All three 5700 models use the same 'Navi 10' GPU, which has a maximum of 40 CUs. It's manufactured using TSMC's latest and greatest 7nm FinFET process, the same process that's used on AMD's upcoming Ryzen 3000 CPUs—as well as Apple's A12 SOC that launched in September 2018. AMD lists the transistor count as 10.3 billion, with a die size of 251mm2. That's substantially smaller than Vega 10 (12.5 billion and 495mm2), and compared to Nvidia's TU106 in the RTX 2060/2070 (10.8 billion and 445mm2) AMD has only slightly fewer transistors packed into a far smaller area.


Those are the core specs, but there are a few extra pieces of information that aren't really covered. First, even though the theoretical performance per streaming core is the same—one FMA per clock—AMD has reworked the architecture relative to previous GPUs and claims 25 percent better IPC, and 50 percent better performance per watt.

You can't really compare raw GFLOPS or TFLOPS numbers (billions or trillions of floating point ops per second) among different GPUs anyway, because architectures behave differently. However, if AMD's 25 percent claim is accurate, that means the 9.75 TFLOPS RX 5700 XT should perform close to a 12.19 TFLOPS Vega GPU. The actual Vega 64 is rated at up to 12.66 TFLOPS, and AMD says the 5700 XT is typically slightly faster (though I haven't been able to verify those numbers yet).
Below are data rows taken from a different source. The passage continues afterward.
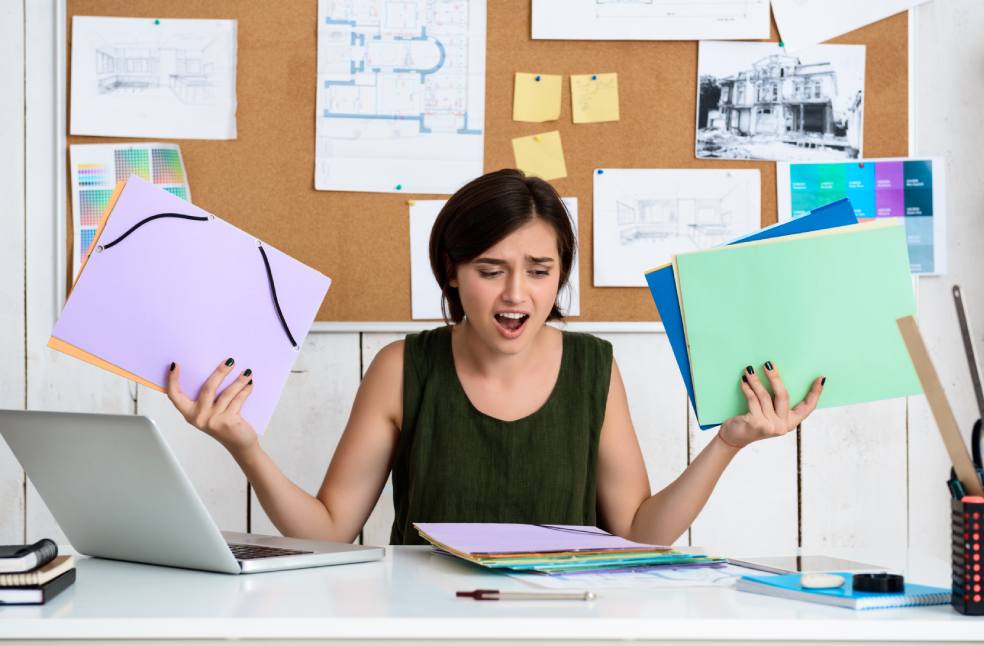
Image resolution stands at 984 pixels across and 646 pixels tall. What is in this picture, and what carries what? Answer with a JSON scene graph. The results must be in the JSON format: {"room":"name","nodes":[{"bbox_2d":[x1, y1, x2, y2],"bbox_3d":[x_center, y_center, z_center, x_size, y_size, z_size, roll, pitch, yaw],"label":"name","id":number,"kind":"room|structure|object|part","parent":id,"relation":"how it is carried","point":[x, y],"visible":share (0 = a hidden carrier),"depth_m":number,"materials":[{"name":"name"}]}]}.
{"room":"office","nodes":[
{"label":"office","id":0,"kind":"room"},
{"bbox_2d":[0,0,983,563],"bbox_3d":[0.063,-0.282,3.761,5.055,2.699,0.142,0,0,-1],"label":"wall","id":1,"kind":"structure","parent":0,"point":[926,287],"depth_m":3.71,"materials":[{"name":"white wood"}]},
{"bbox_2d":[62,0,911,330],"bbox_3d":[0.005,-0.476,3.686,1.554,1.002,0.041,0,0,-1],"label":"bulletin board","id":2,"kind":"object","parent":1,"relation":"attached to","point":[185,156],"visible":0.5,"depth_m":3.68,"materials":[{"name":"brown"}]},
{"bbox_2d":[68,143,192,283],"bbox_3d":[-0.644,-0.201,3.606,0.148,0.225,0.124,0,0,-1],"label":"chart","id":3,"kind":"object","parent":2,"relation":"attached to","point":[130,158],"visible":0.47,"depth_m":3.61,"materials":[{"name":"paper"}]},
{"bbox_2d":[70,17,238,140],"bbox_3d":[-0.613,-0.441,3.628,0.257,0.202,0.020,0,0,-1],"label":"drawing","id":4,"kind":"object","parent":2,"relation":"attached to","point":[120,79],"visible":0.98,"depth_m":3.63,"materials":[{"name":"white paper"}]},
{"bbox_2d":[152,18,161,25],"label":"push pin","id":5,"kind":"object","parent":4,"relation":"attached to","point":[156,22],"visible":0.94,"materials":[{"name":"green plastic"}]},
{"bbox_2d":[313,0,487,192],"bbox_3d":[-0.172,-0.455,3.664,0.295,0.345,0.229,0,0,-1],"label":"drawing","id":6,"kind":"object","parent":2,"relation":"attached to","point":[348,110],"visible":0.98,"depth_m":3.67,"materials":[{"name":"paper"}]},
{"bbox_2d":[407,198,578,319],"bbox_3d":[0.007,-0.110,3.653,0.292,0.217,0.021,0,0,-1],"label":"paper sheet","id":7,"kind":"object","parent":2,"relation":"attached to","point":[428,220],"visible":0.29,"depth_m":3.64,"materials":[{"name":"white paper"}]},
{"bbox_2d":[512,72,562,122],"bbox_3d":[0.084,-0.409,3.668,0.084,0.091,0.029,0,0,-1],"label":"sticky note","id":8,"kind":"object","parent":2,"relation":"attached to","point":[542,91],"visible":0.97,"depth_m":3.67,"materials":[{"name":"yellow paper"}]},
{"bbox_2d":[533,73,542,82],"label":"push pin","id":9,"kind":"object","parent":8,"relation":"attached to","point":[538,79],"visible":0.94,"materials":[{"name":"blue plastic"}]},
{"bbox_2d":[511,130,567,180],"bbox_3d":[0.088,-0.303,3.679,0.095,0.093,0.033,0,0,-1],"label":"sticky note","id":10,"kind":"object","parent":2,"relation":"attached to","point":[521,150],"visible":0.97,"depth_m":3.68,"materials":[{"name":"yellow paper"}]},
{"bbox_2d":[569,74,620,123],"bbox_3d":[0.190,-0.406,3.648,0.086,0.089,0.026,0,0,-1],"label":"sticky note","id":11,"kind":"object","parent":2,"relation":"attached to","point":[605,97],"visible":0.97,"depth_m":3.65,"materials":[{"name":"yellow paper"}]},
{"bbox_2d":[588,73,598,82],"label":"push pin","id":12,"kind":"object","parent":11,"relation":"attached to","point":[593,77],"visible":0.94,"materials":[{"name":"blue plastic"}]},
{"bbox_2d":[531,0,771,41],"bbox_3d":[0.294,-0.643,3.668,0.421,0.238,0.088,0,0,-1],"label":"drawing","id":13,"kind":"object","parent":2,"relation":"attached to","point":[696,35],"visible":0.98,"depth_m":3.66,"materials":[{"name":"white paper"}]},
{"bbox_2d":[591,167,760,285],"bbox_3d":[0.338,-0.178,3.639,0.280,0.193,0.034,0,0,-1],"label":"drawing","id":14,"kind":"object","parent":2,"relation":"attached to","point":[688,198],"visible":0.92,"depth_m":3.64,"materials":[{"name":"white paper"}]},
{"bbox_2d":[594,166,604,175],"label":"push pin","id":15,"kind":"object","parent":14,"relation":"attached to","point":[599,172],"visible":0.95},
{"bbox_2d":[694,41,864,162],"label":"photograph","id":16,"kind":"object","parent":2,"relation":"attached to","point":[829,133],"visible":0.98,"depth_m":3.69,"materials":[{"name":"white paper"}]},
{"bbox_2d":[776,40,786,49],"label":"push pin","id":17,"kind":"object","parent":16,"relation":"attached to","point":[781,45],"visible":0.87,"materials":[{"name":"green plastic"}]},
{"bbox_2d":[770,0,932,52],"bbox_3d":[0.676,-0.638,3.649,0.346,0.257,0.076,0,0,-1],"label":"paper sheet","id":18,"kind":"object","parent":2,"relation":"attached to","point":[840,31],"visible":0.99,"depth_m":3.64,"materials":[{"name":"white paper"}]},
{"bbox_2d":[776,156,945,274],"bbox_3d":[0.670,-0.194,3.621,0.256,0.194,0.026,0,0,-1],"label":"chart","id":19,"kind":"object","parent":2,"relation":"attached to","point":[914,164],"visible":0.66,"depth_m":3.62,"materials":[{"name":"blue paper"}]},
{"bbox_2d":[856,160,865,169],"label":"push pin","id":20,"kind":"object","parent":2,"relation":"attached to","point":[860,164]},
{"label":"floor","id":21,"kind":"structure","parent":0,"visible":0},
{"bbox_2d":[0,544,983,645],"bbox_3d":[-0.141,0.662,2.310,1.547,0.730,0.772,0,0,-1],"label":"desk","id":22,"kind":"object","parent":21,"relation":"on","point":[371,564],"visible":0.74,"depth_m":2.01,"materials":[{"name":"white laminate"}]},
{"bbox_2d":[0,567,75,605],"bbox_3d":[-0.557,0.283,2.155,0.178,0.017,0.208,0,0,-1],"label":"black book","id":23,"kind":"object","parent":22,"relation":"on","point":[69,581],"visible":0.6,"depth_m":2.08,"materials":[{"name":"black paper"}]},
{"bbox_2d":[0,555,73,587],"bbox_3d":[-0.564,0.266,2.146,0.196,0.016,0.178,0,0,-1],"label":"notebook","id":24,"kind":"object","parent":23,"relation":"on","point":[8,579],"visible":0.71,"depth_m":2.08,"materials":[{"name":"paper"}]},
{"bbox_2d":[0,539,56,572],"bbox_3d":[-0.568,0.253,2.155,0.173,0.023,0.137,0,0,-1],"label":"black book","id":25,"kind":"object","parent":24,"relation":"on","point":[25,550],"visible":0.99,"depth_m":2.11,"materials":[{"name":"black paper"}]},
{"bbox_2d":[0,409,387,576],"bbox_3d":[-0.375,0.200,2.455,0.347,0.196,0.336,0,0,42],"label":"laptop","id":26,"kind":"object","parent":22,"relation":"on","point":[42,473],"visible":0.98,"depth_m":2.38,"materials":[{"name":"silver metal"}]},
{"bbox_3d":[-0.377,0.275,2.457,0.346,0.009,0.151,0,0,42],"label":"keyboard","id":27,"kind":"part","parent":26,"relation":"part of","materials":[{"name":"black plastic"}]},
{"bbox_2d":[455,589,597,600],"bbox_3d":[0.038,0.284,2.077,0.148,0.012,0.012,0,0,5],"label":"pen","id":28,"kind":"object","parent":22,"relation":"on","point":[477,591],"visible":0.98,"depth_m":2.07,"materials":[{"name":"metal"}]},
{"bbox_2d":[412,522,728,575],"bbox_3d":[0.085,0.274,2.478,0.350,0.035,0.345,0,0,-20],"label":"folder stack","id":29,"kind":"object","parent":22,"relation":"on","point":[644,550],"visible":0.96,"depth_m":2.40,"materials":[{"name":"paper"}]},
{"bbox_2d":[500,564,738,590],"bbox_3d":[0.159,0.289,2.312,0.289,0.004,0.294,0,0,-1],"label":"paper sheet","id":30,"kind":"object","parent":22,"relation":"on","point":[624,581],"visible":0.49,"depth_m":2.26,"materials":[{"name":"white paper"}]},
{"bbox_2d":[726,554,885,574],"bbox_3d":[0.373,0.289,2.374,0.134,0.006,0.161,0,0,-24],"label":"tablet","id":31,"kind":"object","parent":22,"relation":"on","point":[798,564],"visible":0.81,"depth_m":2.36,"materials":[{"name":"metal"}]},
{"bbox_2d":[736,573,950,609],"bbox_3d":[0.389,0.288,2.153,0.156,0.014,0.213,0,0,-31],"label":"notebook","id":32,"kind":"object","parent":22,"relation":"on","point":[798,591],"visible":0.67,"depth_m":2.10,"materials":[{"name":"blue paper"}]},
{"bbox_2d":[799,572,845,588],"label":"eraser","id":33,"kind":"object","parent":32,"relation":"on","point":[834,579],"visible":0.98,"depth_m":2.11,"materials":[{"name":"white plastic"}]},
{"bbox_2d":[852,572,904,592],"bbox_3d":[0.405,0.273,2.089,0.057,0.018,0.055,0,0,-1],"label":"tape roll","id":34,"kind":"object","parent":32,"relation":"on","point":[893,579],"visible":0.98,"depth_m":2.07,"materials":[{"name":"black plastic"}]},
{"bbox_2d":[950,487,983,614],"bbox_3d":[0.551,0.231,2.003,0.173,0.119,0.099,0,0,-1],"label":"pen holder","id":35,"kind":"object","parent":22,"relation":"on","point":[979,600],"visible":0.96,"depth_m":1.97,"materials":[{"name":"black"}]},
{"bbox_2d":[893,313,982,497],"bbox_3d":[0.484,0.131,2.113,0.056,0.251,0.060,0,0,-1],"label":"wooden ruler","id":36,"kind":"object","parent":35,"relation":"in","point":[927,385],"visible":0.83,"depth_m":2.10,"materials":[{"name":"brown wood"}]},
{"bbox_2d":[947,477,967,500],"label":"pen","id":37,"kind":"object","parent":35,"relation":"in","point":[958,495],"visible":0.41,"depth_m":2.06,"materials":[{"name":"black plastic"}]},
{"bbox_2d":[952,284,983,430],"bbox_3d":[0.525,0.103,2.134,0.037,0.264,0.104,0,0,-1],"label":"ruler","id":38,"kind":"object","parent":35,"relation":"in","point":[977,375],"visible":0.92,"depth_m":2.12,"materials":[{"name":"metal"}]},
{"bbox_2d":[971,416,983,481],"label":"scissors","id":39,"kind":"object","parent":35,"relation":"in","point":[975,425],"visible":0.83,"depth_m":2.11,"materials":[{"name":"black plastic"}]},
{"bbox_2d":[162,168,830,551],"bbox_3d":[0.015,0.376,2.974,0.785,1.197,0.665,0,0,-41],"label":"woman","id":40,"kind":"object","parent":21,"relation":"on","point":[449,427],"visible":0.8,"depth_m":2.92},
{"bbox_2d":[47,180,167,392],"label":"orange folder","id":41,"kind":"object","parent":40,"relation":"in","point":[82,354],"visible":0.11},
{"bbox_2d":[51,175,331,432],"bbox_3d":[-0.417,-0.027,2.774,0.335,0.315,0.242,0,0,-1],"label":"folder","id":42,"kind":"object","parent":40,"relation":"in","point":[270,320],"visible":0.86,"depth_m":2.76,"materials":[{"name":"paper"}]},
{"bbox_2d":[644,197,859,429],"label":"blue folder","id":43,"kind":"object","parent":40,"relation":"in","point":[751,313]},
{"bbox_2d":[671,217,921,425],"bbox_3d":[0.420,0.001,2.745,0.334,0.246,0.185,0,0,-1],"label":"green folder","id":44,"kind":"object","parent":40,"relation":"in","point":[728,258],"visible":0.94,"depth_m":2.71,"materials":[{"name":"green paper"}]}
]}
Keep in mind that Nvidia's GTX 1080 has a theoretical compute performance of 8873 GFLOPS, but outperforms the Vega 64 on average in our gaming tests, so Nvidia still appears to extract more real-world performance from its hardware.

The second item is the new "Game Clock" specification. This is a conservative estimate of the typical clockspeeds users will get from the GPU while playing games. This is basically the same as Nvidia's boost clock—Nvidia's cards routinely run at speeds well above the rated boost clock in my experience—and as Nvidia puts it, it's better to under promise and over deliver than the other way around. So the Game Clock is a change of tune from previous AMD cards where the boost clock was more of an optimistic maximum clock for the GPU. There's just one problem.

AMD is reporting computational performance using the boost clock, or at least it used that number in its E3 press briefings and on the product specs pages. We can't say for certain what clockspeeds the Navi GPUs will use during gaming sessions, but AMD's own statements suggest the Game Clock is a better estimate than the boost clock. That would give the RX 5700 XT a rating of 8986 GFLOPS and the RX 5700 drops to 7488 GFLOPS. But keep in mind what I said just a moment ago about not being able to directly compare GFLOPS to determine gaming performance. Drivers and other elements still factor into the equation, even if Navi does deliver better throughput than previous AMD GPUs.